Aktifitas ibadat itu bukan tanpa alasan. Aksi itu dilakukan sebagian besar penduduk Israel, terkait ancaman sayap militer Hamas, Izzedin Al-Qassam yang akan melancarkan serangan kejutan dan berjanji akan membawa ketakutan.
Terkait sembahyang, hingga kini pemerintah Israel telah memanggil 10,000 pasukan cadangan untuk terjun ke medan peperangan. Akibatnya tidak ada orang di Israel yang tidak takut terhadap kelangsungnan nyawa anak, saudara atau temannya. Ketakutan diperkuat setelah tewasnya seorang tentara Minggu (4/1) akibat roket yang dilancarkan Hamas, di mana 40 orang lainnya terluka.
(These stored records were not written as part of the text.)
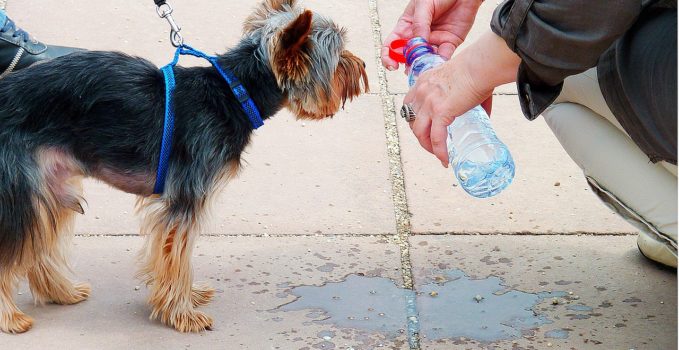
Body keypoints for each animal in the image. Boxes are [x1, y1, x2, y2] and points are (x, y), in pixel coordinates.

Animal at [0, 0, 370, 334]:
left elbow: (173, 259)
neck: (234, 92)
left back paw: (61, 292)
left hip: (51, 184)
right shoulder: (185, 200)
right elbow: (177, 258)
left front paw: (186, 299)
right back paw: (12, 318)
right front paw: (183, 314)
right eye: (339, 58)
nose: (363, 65)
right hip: (21, 183)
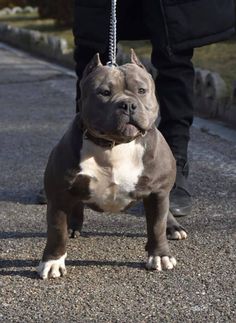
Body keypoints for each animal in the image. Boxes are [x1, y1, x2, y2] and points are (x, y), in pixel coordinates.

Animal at [37, 49, 186, 280]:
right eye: (104, 92)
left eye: (142, 90)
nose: (128, 104)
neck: (115, 145)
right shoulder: (59, 196)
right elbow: (56, 231)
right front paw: (53, 261)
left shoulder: (157, 192)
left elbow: (156, 226)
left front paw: (160, 255)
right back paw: (74, 225)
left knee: (164, 212)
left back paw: (173, 227)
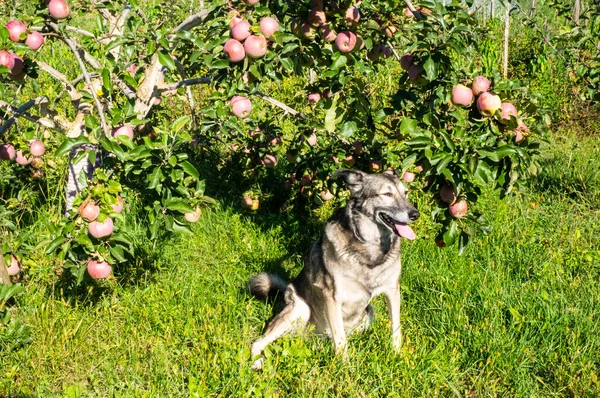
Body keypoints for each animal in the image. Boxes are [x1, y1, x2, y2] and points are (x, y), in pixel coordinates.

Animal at [246, 169, 420, 370]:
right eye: (387, 194)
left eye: (405, 193)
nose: (415, 214)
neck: (370, 246)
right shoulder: (332, 296)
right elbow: (340, 340)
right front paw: (345, 367)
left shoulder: (392, 290)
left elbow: (395, 328)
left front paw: (397, 355)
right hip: (300, 310)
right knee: (258, 342)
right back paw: (257, 362)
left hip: (368, 312)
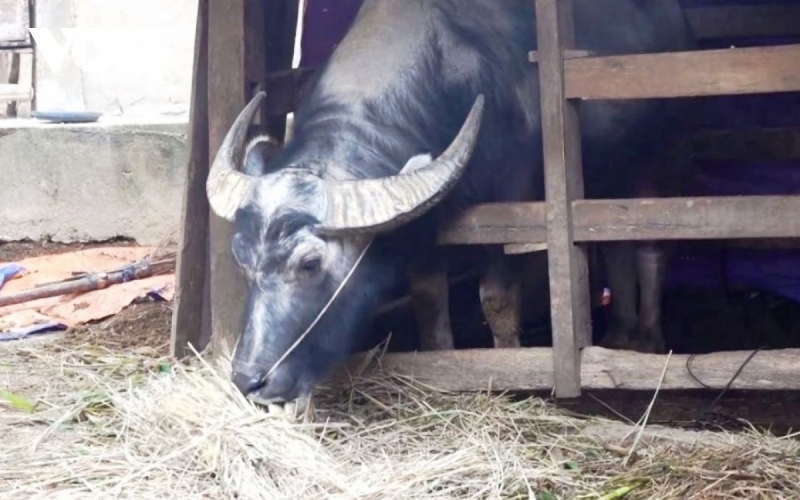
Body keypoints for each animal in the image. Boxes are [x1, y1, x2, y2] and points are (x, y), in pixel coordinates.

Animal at [205, 0, 692, 406]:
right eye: (241, 257)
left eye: (309, 263)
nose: (249, 380)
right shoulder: (421, 227)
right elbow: (428, 297)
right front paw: (443, 359)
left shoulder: (512, 209)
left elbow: (497, 298)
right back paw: (620, 331)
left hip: (657, 154)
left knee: (650, 240)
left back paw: (648, 338)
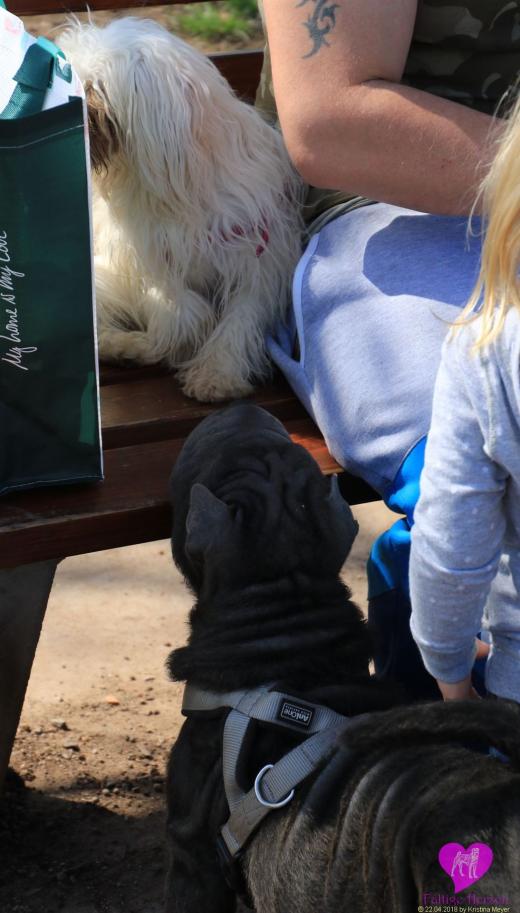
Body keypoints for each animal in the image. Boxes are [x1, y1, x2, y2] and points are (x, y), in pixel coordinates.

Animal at [58, 19, 303, 402]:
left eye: (92, 85)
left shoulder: (259, 255)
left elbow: (242, 314)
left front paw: (218, 373)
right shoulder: (140, 253)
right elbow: (174, 302)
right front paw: (187, 332)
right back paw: (128, 345)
Akibatnya sebelum berlaga di medan peperangan, banyak tentara Israel yang khusyuk berdoa. “Adik saya dipanggil kemarin Senin (5/1). Dia berusia 31 tahun dan telah mempunyai dua orang anak. Saya tidak bisa memikirkannya, karena saya bisa gila karena khawatir,” sebut Linda, 34, pramusaji di sebuah kafe di Tel Aviv, Selasa (6/1).
Pemandangan tak berbeda juga terjadi di Jerusalem. Menurut Rabbi Menachin Mendel, 39, dia menyaksikkan jumlah pendoa yang meminta doa kian hari kian bertambah sejak digelarnya agresi militer Israel pada 27 Desember lalu.
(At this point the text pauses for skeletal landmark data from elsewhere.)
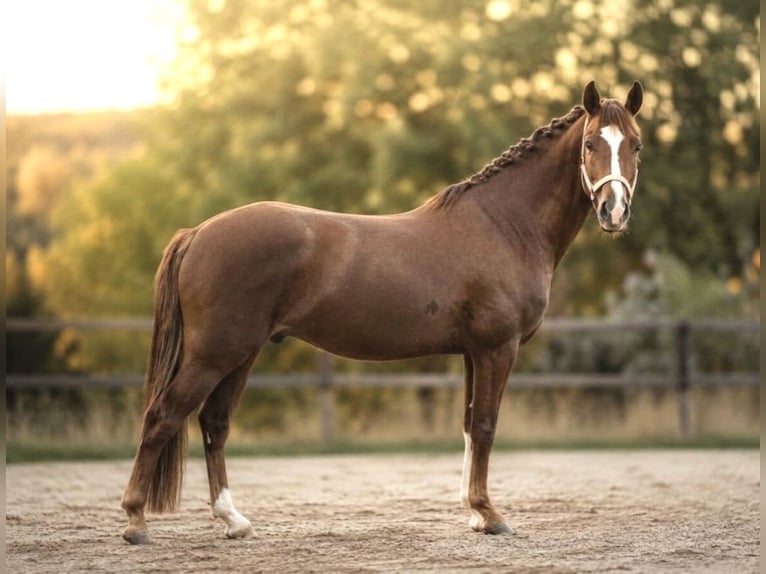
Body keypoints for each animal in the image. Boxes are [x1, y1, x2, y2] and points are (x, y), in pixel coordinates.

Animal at [121, 80, 644, 544]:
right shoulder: (498, 348)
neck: (504, 224)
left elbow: (469, 427)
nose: (614, 211)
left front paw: (474, 513)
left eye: (636, 145)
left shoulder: (472, 353)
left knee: (214, 424)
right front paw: (491, 516)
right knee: (163, 416)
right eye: (591, 143)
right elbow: (486, 426)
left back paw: (234, 521)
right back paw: (135, 522)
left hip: (241, 354)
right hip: (215, 353)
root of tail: (197, 233)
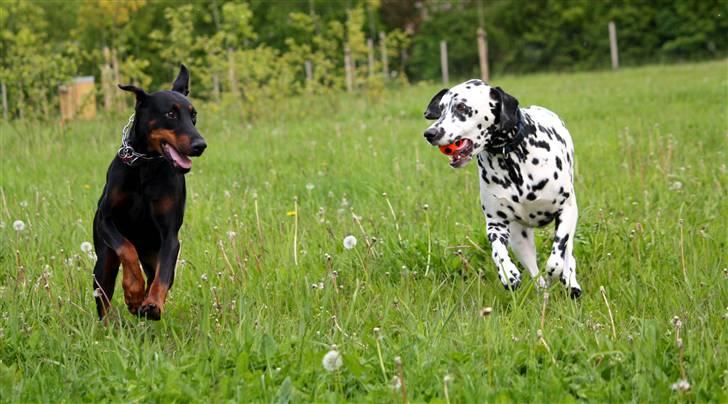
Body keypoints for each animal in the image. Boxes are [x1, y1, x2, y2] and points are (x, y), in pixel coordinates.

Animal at [91, 64, 205, 320]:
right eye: (170, 114)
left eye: (193, 116)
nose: (200, 145)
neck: (145, 166)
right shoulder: (105, 219)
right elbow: (126, 248)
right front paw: (133, 292)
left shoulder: (170, 236)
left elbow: (162, 276)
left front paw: (151, 303)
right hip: (104, 261)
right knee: (104, 296)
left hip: (152, 254)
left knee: (157, 274)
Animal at [424, 79, 584, 300]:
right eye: (440, 110)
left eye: (461, 107)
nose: (430, 133)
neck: (512, 160)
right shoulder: (496, 224)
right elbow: (498, 251)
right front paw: (509, 274)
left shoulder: (566, 209)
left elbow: (557, 258)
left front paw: (560, 273)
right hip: (520, 239)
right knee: (534, 272)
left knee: (567, 255)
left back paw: (570, 282)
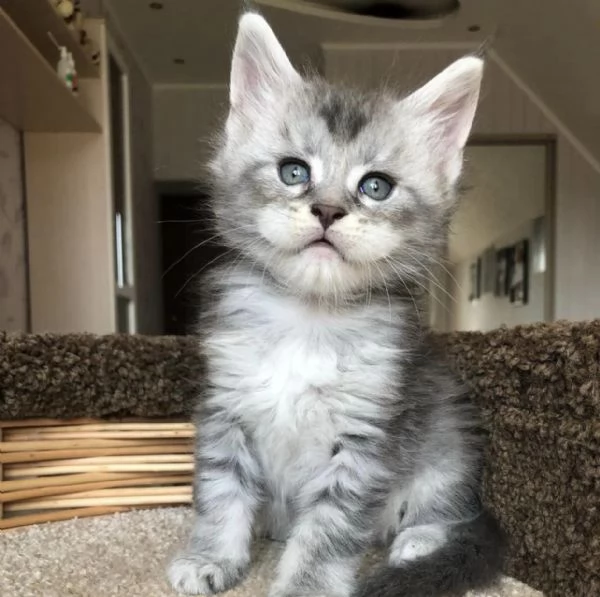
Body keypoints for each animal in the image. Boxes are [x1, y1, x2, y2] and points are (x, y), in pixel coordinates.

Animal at [166, 10, 504, 596]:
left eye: (376, 186)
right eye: (294, 172)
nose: (326, 210)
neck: (309, 318)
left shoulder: (368, 433)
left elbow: (330, 527)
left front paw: (306, 585)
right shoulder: (225, 407)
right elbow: (221, 493)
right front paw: (210, 557)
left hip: (449, 438)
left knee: (445, 504)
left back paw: (420, 543)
“Lebih dari 50 orang meminta berdoa dengan saya. Itulah perang. Beberapa hari lalu hanya beberapa gelintir orang saja yang datang berdoa setiap jamnya,” kata Rabbi Menachin.
Pengakuan yang sama juga dilontarkan Sara, 67, warga Sderot yang wilayahnya kerap menjadi sasaran empuk roket-roket Kassam yang dilancarkan Hamas. “Situasinya berubah menjadi mengerikan. Tidak seorangpun yang menginginkan kematian orang-orang tak berdosa. Namun tidak seorangpun di sini yang mampu membayangkan hidup di bawah teror. Ketakutan telah mencengkeram kami,” jelasnya.